I hope this article clarifies my point and that of reviewers
http://www.techspot.com/news/68407-...ottlenecking-cpu-gaming-benchmarks-using.html
Did you read the article or did you assume that even though championed 1080 low testing that it had a good point? I am not trying to be an ass about it and the guy makes good points and I fully understand why they are isolating the CPU in testing but the guy on there proved my point. Notice he stated in the benchmarks that he used that the 2 core Pentium matched the i7 at 1440p. That has always been my point. If your playing something with a GPU bottleneck its better to skimp on CPU and spend on GPU. Or in the case of Ryzen getting a pretty fast CPU with twice the cores/threads for the same cost. People don't play with a CPU bottleneck outside one or two rare upper end competitive environments. People buy better video cards and better monitors to get the best look out of a game. They buy a GPU upgrade to get better performance out of a new game. Whatever performance you had in the previous game is at worse the baseline in that game going forward (meaning if it was acceptable then it will be now) and if a CPU bottleneck is formed people just up the eye candy to match the performance they desired. It would be one thing if the gaming performance was indicative of full system performance, but we know that is not the case. It's not even about cores and clock speed. We know the compute prowess is there.
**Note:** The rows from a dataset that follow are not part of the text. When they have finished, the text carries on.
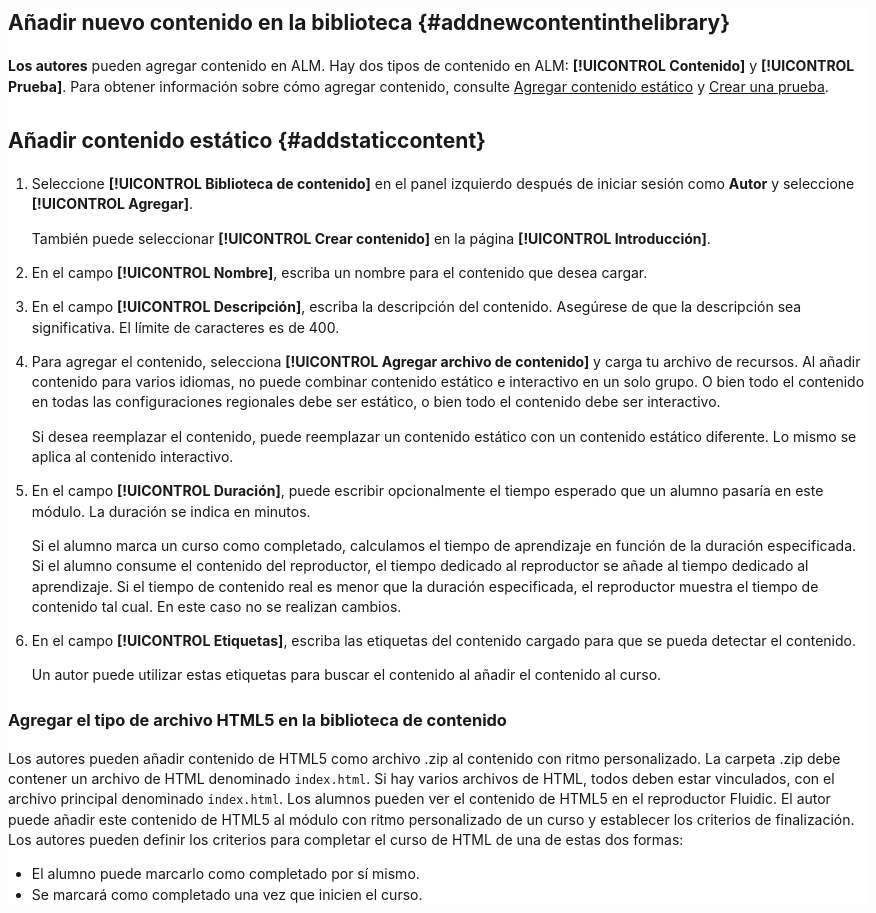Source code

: ## Añadir nuevo contenido en la biblioteca {#addnewcontentinthelibrary}

**Los autores** pueden agregar contenido en ALM. Hay dos tipos de contenido en ALM: **[!UICONTROL Contenido]** y **[!UICONTROL Prueba]**. Para obtener información sobre cómo agregar contenido, consulte [Agregar contenido estático](content-library.md#addstaticcontent) y [Crear una prueba](content-library.md##createaquiz).

## Añadir contenido estático {#addstaticcontent}

1. Seleccione **[!UICONTROL Biblioteca de contenido]** en el panel izquierdo después de iniciar sesión como **Autor** y seleccione **[!UICONTROL Agregar]**.

   También puede seleccionar **[!UICONTROL Crear contenido]** en la página **[!UICONTROL Introducción]**.

1. En el campo **[!UICONTROL Nombre]**, escriba un nombre para el contenido que desea cargar.
1. En el campo **[!UICONTROL Descripción]**, escriba la descripción del contenido. Asegúrese de que la descripción sea significativa. El límite de caracteres es de 400.
1. Para agregar el contenido, selecciona **[!UICONTROL Agregar archivo de contenido]** y carga tu archivo de recursos. Al añadir contenido para varios idiomas, no puede combinar contenido estático e interactivo en un solo grupo. O bien todo el contenido en todas las configuraciones regionales debe ser estático, o bien todo el contenido debe ser interactivo.

   Si desea reemplazar el contenido, puede reemplazar un contenido estático con un contenido estático diferente. Lo mismo se aplica al contenido interactivo.

1. En el campo **[!UICONTROL Duración]**, puede escribir opcionalmente el tiempo esperado que un alumno pasaría en este módulo. La duración se indica en minutos.

   Si el alumno marca un curso como completado, calculamos el tiempo de aprendizaje en función de la duración especificada. Si el alumno consume el contenido del reproductor, el tiempo dedicado al reproductor se añade al tiempo dedicado al aprendizaje. Si el tiempo de contenido real es menor que la duración especificada, el reproductor muestra el tiempo de contenido tal cual. En este caso no se realizan cambios.

1. En el campo **[!UICONTROL Etiquetas]**, escriba las etiquetas del contenido cargado para que se pueda detectar el contenido.

   Un autor puede utilizar estas etiquetas para buscar el contenido al añadir el contenido al curso.

### Agregar el tipo de archivo HTML5 en la biblioteca de contenido

Los autores pueden añadir contenido de HTML5 como archivo .zip al contenido con ritmo personalizado. La carpeta .zip debe contener un archivo de HTML denominado `index.html`. Si hay varios archivos de HTML, todos deben estar vinculados, con el archivo principal denominado `index.html`. Los alumnos pueden ver el contenido de HTML5 en el reproductor Fluidic. El autor puede añadir este contenido de HTML5 al módulo con ritmo personalizado de un curso y establecer los criterios de finalización. Los autores pueden definir los criterios para completar el curso de HTML de una de estas dos formas:

* El alumno puede marcarlo como completado por sí mismo.
* Se marcará como completado una vez que inicien el curso.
Even if games don't get optimized for Ryzen, even if core usage doesn't grow, even if the Windows bugs don't get worked out, there isn't any evidence that this ~10%-15% at low res performance difference actually affects game play outside the aforementioned edge case.
Then you add the fact that if games were to use CPU's more efficiently and more often on other things besides the information that it hands off to the GPU. Meaning that even if performance is mostly driven by GPU but a beefy CPU is needed. Ryzen is in better shape.